Дед никогда не интересовался политикой и экономикой, а потому не понимал,
по какой причине и так необратимо изменилась жизнь. Но все чаще он
испытывал неясную потребность что-то сделать, совершить некий поступок,
однако гнал мысль об этом, потому что она его пугала.
Однажды утром, усевшись перед телевизором и включив "первый" канал, мой дед
увидел Феликса Штайнера. Бывший хауптман снова изменился: теперь это был
упитанный, вальяжный, хорошо одетый господин, и мой дед его опять не узнал
бы, но миловидная ведущая представила: "Феликс Штайнер, министр энергетики
Объединенной Германии". Затем она задала первый вопрос, поинтересовавшись,
с какой целью господин министр прибыл в Россию. Штайнер рассказал, что
Германия чрезвычайно заинтересована в заключении новых контрактов по
поставкам российского природного газа; что доля установок, работающих на
газе, в энергетике Германии растет; что это экономит средства и позволяет
подняться на новый технологический уровень. Под конец интервью Штайнер чуть
повернулся и, глядя прямо в объектив снимающей его камеры, произнес
отчетливо и по-русски:
- Девять шесть.
- Что вы сказали? - удивилась ведущая. Мой дед не удивился. Феликс Штайнер
сказал это для него - Героя Советского Союза и лейтенанта в отставке
Громова. Дед встал с кресла и выключил телевизор. Потом вышел из квартиры,
аккуратно закрыл дверь и спустился к гаражу. Потом он целый день колесил по
городу, распевая во всђ горло: "Я - ДЯк", истребитель, мотор мой звенит,
небо - моя обитель" и беспричинно смеясь. Он пока не знал, зачем пустился в
путь, чего он ищет на питерских улицах. Но на душе его было так легко, так
свободно, что думать о мотивах собственных поступков совсем не хотелось.
Ближе к вечеру, когда улицы уже заметно опустели, дед остановился на одном
из перекрестков.
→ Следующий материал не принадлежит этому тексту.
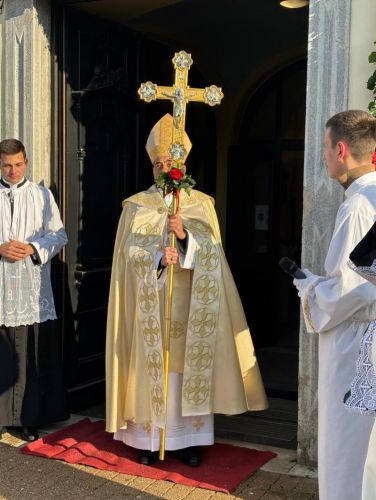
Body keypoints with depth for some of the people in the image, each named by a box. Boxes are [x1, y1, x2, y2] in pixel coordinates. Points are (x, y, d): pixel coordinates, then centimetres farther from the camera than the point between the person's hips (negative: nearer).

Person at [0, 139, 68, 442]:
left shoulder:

На светофоре горел красный свет, а рядом притормозил и
тоже остановился огромный черный "Мерседес-600". За рулем "мерседеса",
выставив локоть в открытое окно, сидел "браток", вылепленный прямо-таки по
шаблонам народных анекдотов. Был он огромен, бритоголов, затянут в
спортивный костюм фирмы "Адидас"; с бычьей шеи его свисала золотая цепь в
два пальца толщиной. Браток, очевидно, любил громкую музыку.